Problem description
Copy out the text of every entry below line for line, changing nothing.
START Information provided
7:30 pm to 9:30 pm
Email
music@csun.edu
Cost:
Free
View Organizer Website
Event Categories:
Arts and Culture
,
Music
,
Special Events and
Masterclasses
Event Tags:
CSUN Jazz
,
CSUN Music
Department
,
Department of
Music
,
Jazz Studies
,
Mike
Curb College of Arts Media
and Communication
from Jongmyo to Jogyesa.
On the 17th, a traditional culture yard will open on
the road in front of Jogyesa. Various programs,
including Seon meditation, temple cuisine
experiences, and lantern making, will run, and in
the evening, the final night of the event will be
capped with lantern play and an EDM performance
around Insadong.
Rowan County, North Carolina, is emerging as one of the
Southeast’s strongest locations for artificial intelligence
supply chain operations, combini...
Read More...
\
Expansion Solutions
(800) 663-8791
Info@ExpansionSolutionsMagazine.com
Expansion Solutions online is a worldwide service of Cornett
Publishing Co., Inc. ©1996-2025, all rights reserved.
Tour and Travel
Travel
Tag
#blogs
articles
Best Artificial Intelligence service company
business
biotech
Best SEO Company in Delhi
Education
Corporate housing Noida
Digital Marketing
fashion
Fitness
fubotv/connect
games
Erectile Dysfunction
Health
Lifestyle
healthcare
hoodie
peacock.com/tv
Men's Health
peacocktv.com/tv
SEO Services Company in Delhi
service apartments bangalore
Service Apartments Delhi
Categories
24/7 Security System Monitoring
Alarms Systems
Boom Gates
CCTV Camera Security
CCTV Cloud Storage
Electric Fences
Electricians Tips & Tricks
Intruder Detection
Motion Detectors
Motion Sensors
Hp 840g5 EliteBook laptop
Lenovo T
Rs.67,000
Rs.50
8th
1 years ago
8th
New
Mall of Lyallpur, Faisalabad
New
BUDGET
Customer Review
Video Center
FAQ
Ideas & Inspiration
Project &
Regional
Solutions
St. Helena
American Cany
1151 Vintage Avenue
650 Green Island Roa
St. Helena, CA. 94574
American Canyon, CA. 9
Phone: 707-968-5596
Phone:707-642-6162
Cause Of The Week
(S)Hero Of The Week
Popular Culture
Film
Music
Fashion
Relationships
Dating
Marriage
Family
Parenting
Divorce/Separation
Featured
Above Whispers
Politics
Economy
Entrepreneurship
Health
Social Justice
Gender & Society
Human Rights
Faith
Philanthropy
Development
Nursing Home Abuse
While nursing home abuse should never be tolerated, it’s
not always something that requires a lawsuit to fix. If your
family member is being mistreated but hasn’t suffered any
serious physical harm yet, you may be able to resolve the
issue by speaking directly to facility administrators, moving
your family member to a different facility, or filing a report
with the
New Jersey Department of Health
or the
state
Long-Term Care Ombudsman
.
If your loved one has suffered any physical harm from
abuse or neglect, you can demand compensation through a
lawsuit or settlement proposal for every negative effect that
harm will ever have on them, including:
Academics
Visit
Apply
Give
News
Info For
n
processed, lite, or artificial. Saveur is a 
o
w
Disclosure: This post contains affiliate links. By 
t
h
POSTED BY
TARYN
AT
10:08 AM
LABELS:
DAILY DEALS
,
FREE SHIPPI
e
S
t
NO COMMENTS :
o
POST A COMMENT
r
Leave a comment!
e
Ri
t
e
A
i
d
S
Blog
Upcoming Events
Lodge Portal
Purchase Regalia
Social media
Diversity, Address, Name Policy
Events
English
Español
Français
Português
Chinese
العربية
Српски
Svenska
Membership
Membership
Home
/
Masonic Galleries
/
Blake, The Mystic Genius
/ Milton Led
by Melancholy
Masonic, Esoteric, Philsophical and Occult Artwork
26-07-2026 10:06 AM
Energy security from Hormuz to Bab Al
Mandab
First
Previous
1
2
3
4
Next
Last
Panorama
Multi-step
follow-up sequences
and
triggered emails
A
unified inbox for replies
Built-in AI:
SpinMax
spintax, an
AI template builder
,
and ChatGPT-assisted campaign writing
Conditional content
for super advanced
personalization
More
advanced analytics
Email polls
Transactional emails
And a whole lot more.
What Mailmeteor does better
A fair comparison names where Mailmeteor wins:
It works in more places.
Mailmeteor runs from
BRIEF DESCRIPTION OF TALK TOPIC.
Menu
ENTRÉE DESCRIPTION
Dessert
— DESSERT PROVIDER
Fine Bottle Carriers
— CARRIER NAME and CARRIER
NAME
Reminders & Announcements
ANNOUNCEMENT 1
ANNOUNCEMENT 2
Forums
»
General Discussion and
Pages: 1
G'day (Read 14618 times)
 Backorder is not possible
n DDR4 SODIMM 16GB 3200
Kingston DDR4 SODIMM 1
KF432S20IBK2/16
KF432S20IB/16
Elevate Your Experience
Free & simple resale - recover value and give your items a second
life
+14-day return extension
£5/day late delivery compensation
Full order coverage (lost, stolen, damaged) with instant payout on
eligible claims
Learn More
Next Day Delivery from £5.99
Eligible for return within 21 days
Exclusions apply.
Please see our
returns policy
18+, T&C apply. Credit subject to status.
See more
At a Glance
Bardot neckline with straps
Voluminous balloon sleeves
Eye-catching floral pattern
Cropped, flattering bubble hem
END Information provided
Exercise output
7:30 pm to 9:30 pm
Email
music@csun.edu
Cost:
Free
View Organizer Website
Event Categories:
Arts and Culture
,
Music
,
Special Events and
Masterclasses
Event Tags:
CSUN Jazz
,
CSUN Music
Department
,
Department of
Music
,
Jazz Studies
,
Mike
Curb College of Arts Media
and Communication
from Jongmyo to Jogyesa.
On the 17th, a traditional culture yard will open on
the road in front of Jogyesa. Various programs,
including Seon meditation, temple cuisine
experiences, and lantern making, will run, and in
the evening, the final night of the event will be
capped with lantern play and an EDM performance
around Insadong.
Rowan County, North Carolina, is emerging as one of the
Southeast’s strongest locations for artificial intelligence
supply chain operations, combini...
Read More...
\
Expansion Solutions
(800) 663-8791
Info@ExpansionSolutionsMagazine.com
Expansion Solutions online is a worldwide service of Cornett
Publishing Co., Inc. ©1996-2025, all rights reserved.
Tour and Travel
Travel
Tag
#blogs
articles
Best Artificial Intelligence service company
business
biotech
Best SEO Company in Delhi
Education
Corporate housing Noida
Digital Marketing
fashion
Fitness
fubotv/connect
games
Erectile Dysfunction
Health
Lifestyle
healthcare
hoodie
peacock.com/tv
Men's Health
peacocktv.com/tv
SEO Services Company in Delhi
service apartments bangalore
Service Apartments Delhi
Categories
24/7 Security System Monitoring
Alarms Systems
Boom Gates
CCTV Camera Security
CCTV Cloud Storage
Electric Fences
Electricians Tips & Tricks
Intruder Detection
Motion Detectors
Motion Sensors
Hp 840g5 EliteBook laptop
Lenovo T
Rs.67,000
Rs.50
8th
1 years ago
8th
New
Mall of Lyallpur, Faisalabad
New
BUDGET
Customer Review
Video Center
FAQ
Ideas & Inspiration
Project &
Regional
Solutions
St. Helena
American Cany
1151 Vintage Avenue
650 Green Island Roa
St. Helena, CA. 94574
American Canyon, CA. 9
Phone: 707-968-5596
Phone:707-642-6162
Cause Of The Week
(S)Hero Of The Week
Popular Culture
Film
Music
Fashion
Relationships
Dating
Marriage
Family
Parenting
Divorce/Separation
Featured
Above Whispers
Politics
Economy
Entrepreneurship
Health
Social Justice
Gender & Society
Human Rights
Faith
Philanthropy
Development
Nursing Home Abuse
While nursing home abuse should never be tolerated, it’s
not always something that requires a lawsuit to fix. If your
family member is being mistreated but hasn’t suffered any
serious physical harm yet, you may be able to resolve the
issue by speaking directly to facility administrators, moving
your family member to a different facility, or filing a report
with the
New Jersey Department of Health
or the
state
Long-Term Care Ombudsman
.
If your loved one has suffered any physical harm from
abuse or neglect, you can demand compensation through a
lawsuit or settlement proposal for every negative effect that
harm will ever have on them, including:
Academics
Visit
Apply
Give
News
Info For
n
processed, lite, or artificial. Saveur is a 
o
w
Disclosure: This post contains affiliate links. By 
t
h
POSTED BY
TARYN
AT
10:08 AM
LABELS:
DAILY DEALS
,
FREE SHIPPI
e
S
t
NO COMMENTS :
o
POST A COMMENT
r
Leave a comment!
e
Ri
t
e
A
i
d
S
Blog
Upcoming Events
Lodge Portal
Purchase Regalia
Social media
Diversity, Address, Name Policy
Events
English
Español
Français
Português
Chinese
العربية
Српски
Svenska
Membership
Membership
Home
/
Masonic Galleries
/
Blake, The Mystic Genius
/ Milton Led
by Melancholy
Masonic, Esoteric, Philsophical and Occult Artwork
26-07-2026 10:06 AM
Energy security from Hormuz to Bab Al
Mandab
First
Previous
1
2
3
4
Next
Last
Panorama
Multi-step
follow-up sequences
and
triggered emails
A
unified inbox for replies
Built-in AI:
SpinMax
spintax, an
AI template builder
,
and ChatGPT-assisted campaign writing
Conditional content
for super advanced
personalization
More
advanced analytics
Email polls
Transactional emails
And a whole lot more.
What Mailmeteor does better
A fair comparison names where Mailmeteor wins:
It works in more places.
Mailmeteor runs from
BRIEF DESCRIPTION OF TALK TOPIC.
Menu
ENTRÉE DESCRIPTION
Dessert
— DESSERT PROVIDER
Fine Bottle Carriers
— CARRIER NAME and CARRIER
NAME
Reminders & Announcements
ANNOUNCEMENT 1
ANNOUNCEMENT 2
Forums
»
General Discussion and
Pages: 1
G'day (Read 14618 times)
 Backorder is not possible
n DDR4 SODIMM 16GB 3200
Kingston DDR4 SODIMM 1
KF432S20IBK2/16
KF432S20IB/16
Elevate Your Experience
Free & simple resale - recover value and give your items a second
life
+14-day return extension
£5/day late delivery compensation
Full order coverage (lost, stolen, damaged) with instant payout on
eligible claims
Learn More
Next Day Delivery from £5.99
Eligible for return within 21 days
Exclusions apply.
Please see our
returns policy
18+, T&C apply. Credit subject to status.
See more
At a Glance
Bardot neckline with straps
Voluminous balloon sleeves
Eye-catching floral pattern
Cropped, flattering bubble hem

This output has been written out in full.